PROBLEMA A —
Explique, em uma a três frases, por que o capital internacional avança para obter o controle de serviços antes oferecidos pelo Estado, segundo o texto sobre o 45º Congresso da UBES.
PROBLEMA B —
Dê seguimento ao texto sobre o 45º Congresso da UBES, começando logo após a última frase apresentada.

TRECHO SELECIONADO —
Nesta última semana, a Kizomba esteve presente no 45º Congresso da União Brasileira de Estudantes Secundaristas (UBES), a maior instância deliberativa dos estudantes secundaristas das escolas brasileiras, e ao longo dos três dias de debate, nos debruçamos acerca da conjuntura posta pelos inúmeros retrocessos e ataques à educação – resultado da onda de autoritarismo e violência perpetrada pelo governo Bolsonaro e seus aliados – e refletimos  sobre o que está em jogo com os ataques  da extrema direita aos nossos direitos.

A educação brasileira vem enfrentando desafios que colocam em xeque os avanços democráticos que o Estado de bem-estar social e a luta incessante das trabalhadoras e trabalhadores conquistaram nas últimas décadas. A conjuntura dos avanços da extrema direita sobre direitos como saúde, previdência, água e saneamento, transporte, e agora a educação, demonstra a chegada de uma nova era do neoliberalismo capitalista no Brasil. Em crise, o capital internacional agora avança para obter o controle sobre serviços que antes eram oferecidos pelo Estado enquanto garantias fundamentais, com o único objetivo de expandir o seu lucro sem riscos.

Por consequência, tudo o que antes era visto enquanto direito inegociável e de responsabilidade de providência do Estado, enquanto um método de garantia de igualdade, se torna mercadoria vendável. E assim o crescente interesse e pressão da extrema direita, que opera a serviço do capital internacional, pelas privatizações e terceirizações se torna a lei nos parlamentos brasileiros, como forma de colher lucros e avançar sobre os serviços estatais.

DADOS PARA ANÁLISE —
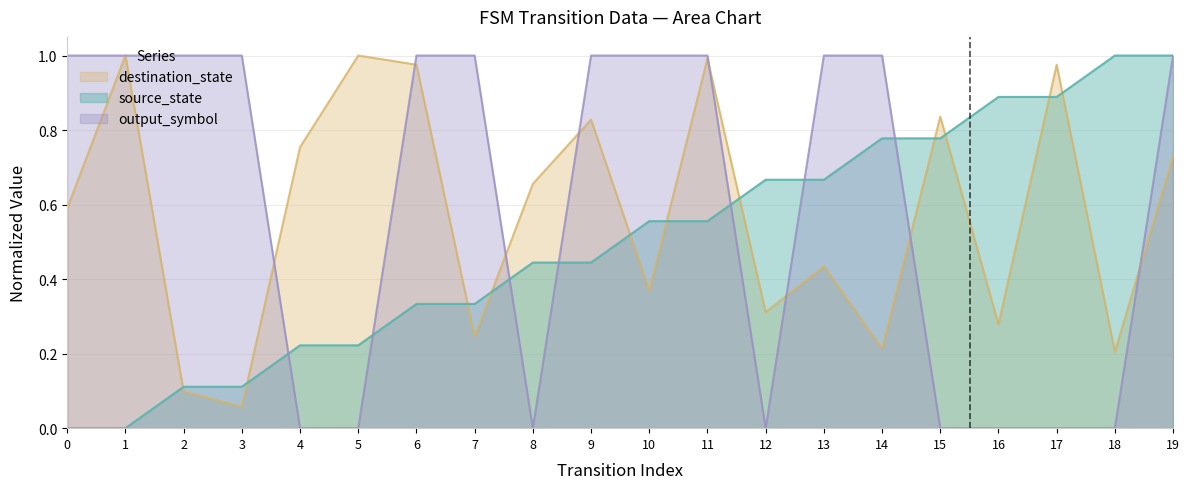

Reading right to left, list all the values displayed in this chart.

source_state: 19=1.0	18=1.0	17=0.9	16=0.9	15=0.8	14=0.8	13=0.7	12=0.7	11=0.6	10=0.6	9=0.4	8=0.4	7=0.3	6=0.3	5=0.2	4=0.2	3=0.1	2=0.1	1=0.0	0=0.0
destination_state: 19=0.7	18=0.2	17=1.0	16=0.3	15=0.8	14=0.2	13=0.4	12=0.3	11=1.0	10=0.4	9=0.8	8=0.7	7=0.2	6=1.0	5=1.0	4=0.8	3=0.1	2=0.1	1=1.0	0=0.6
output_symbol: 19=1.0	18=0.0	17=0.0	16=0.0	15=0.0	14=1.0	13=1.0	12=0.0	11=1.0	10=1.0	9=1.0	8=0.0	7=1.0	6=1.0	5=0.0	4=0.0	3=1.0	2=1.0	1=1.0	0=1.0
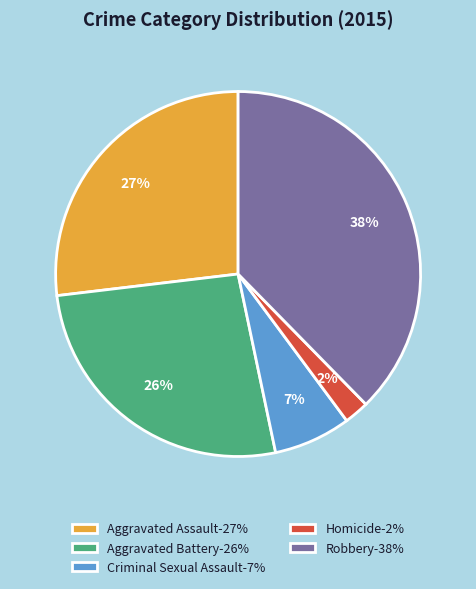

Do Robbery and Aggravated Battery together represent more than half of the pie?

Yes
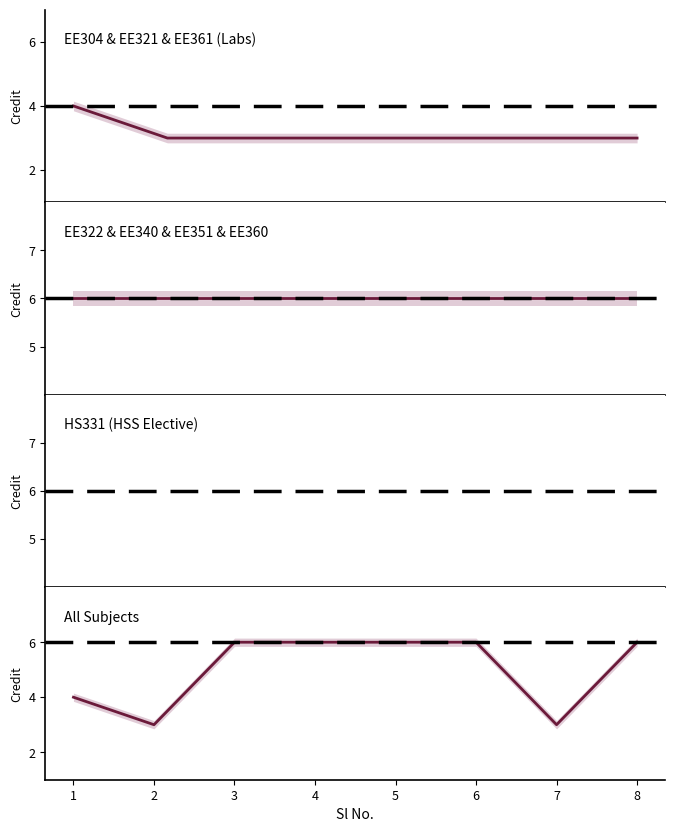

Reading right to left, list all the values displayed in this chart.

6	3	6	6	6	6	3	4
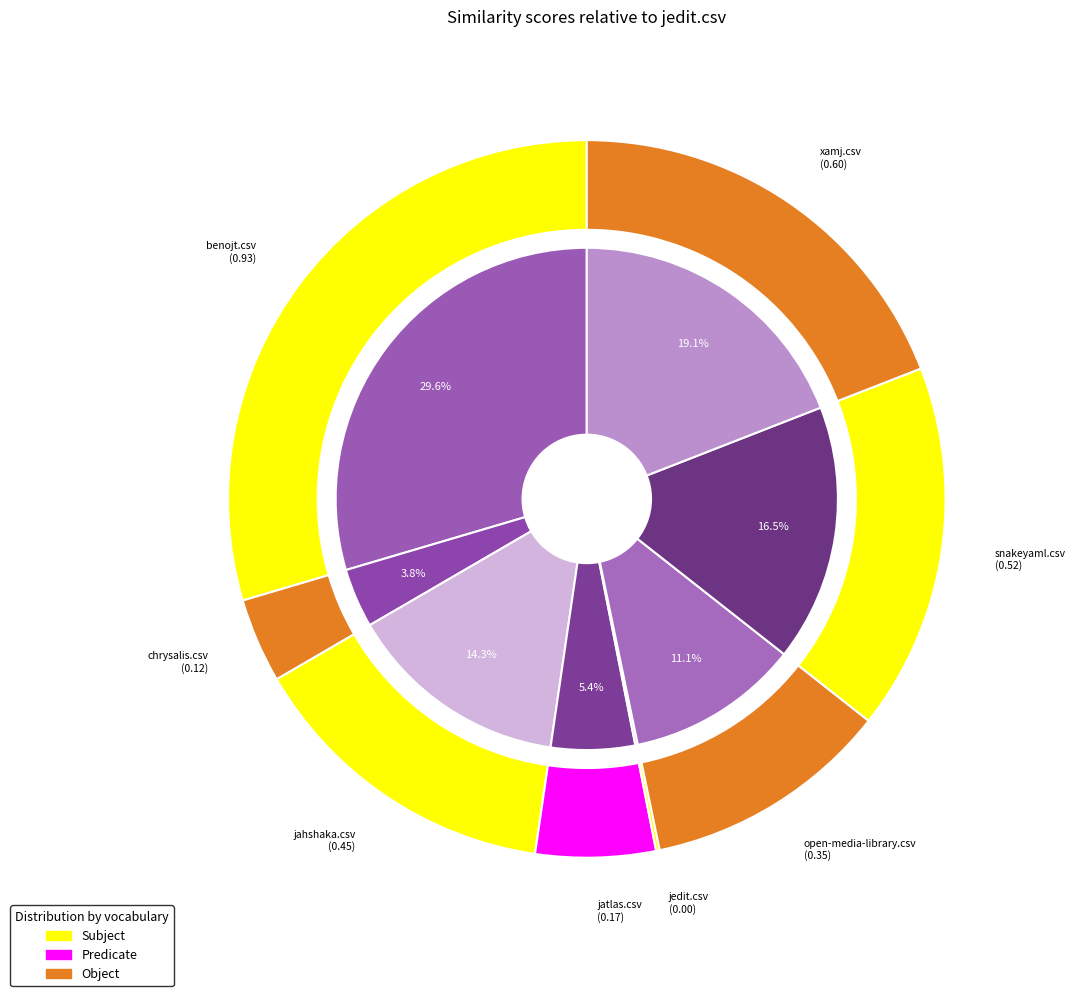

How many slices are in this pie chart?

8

RESPOSTA ESCRITA A —
O capital internacional está em crise e, por isso, avança sobre serviços que o Estado oferecia como garantias fundamentais. O único objetivo dessa investida é expandir o seu lucro sem riscos.

RESPOSTA ESCRITA B —
Na educação, não seria diferente: a educação pública passa a ser alvo de “fundações” e “institutos” privados internacionais que se escondem atrás da filantropia para praticar lobby e desviar recursos públicos para os próprios bolsos. Mas não o fazem sem ajuda, já que a extrema direita nos parlamentos está organizada em propor projetos de lei que promovam o desmonte da educação pública e das escolas. É dessa forma que o governador do Paraná, Ratinho Júnior, e a Secretaria de Educação do Estado (SEED-PR), comandanda por Roni Miranda Vieira, vêm promovendo nos últimos anos uma campanha de desestruturação das escolas públicas nunca antes vista na história do estado, e tem pretendido levar seu rastro de destruição a todo o Brasil.

Em mais uma das sequências de ataques à educação paranaense, a Assembleia Legislativa do Paraná colocou em votação o projeto de lei batizado de “Parceiros da Escola” que prevê a privatização da gestão administrativa e financeira de 204 escolas da rede estadual. Em apenas uma semana, o projeto correu em regime de urgência, tendo sido aprovado sem nenhum tipo de consulta aos trabalhadores ou mesmo a sociedade civil.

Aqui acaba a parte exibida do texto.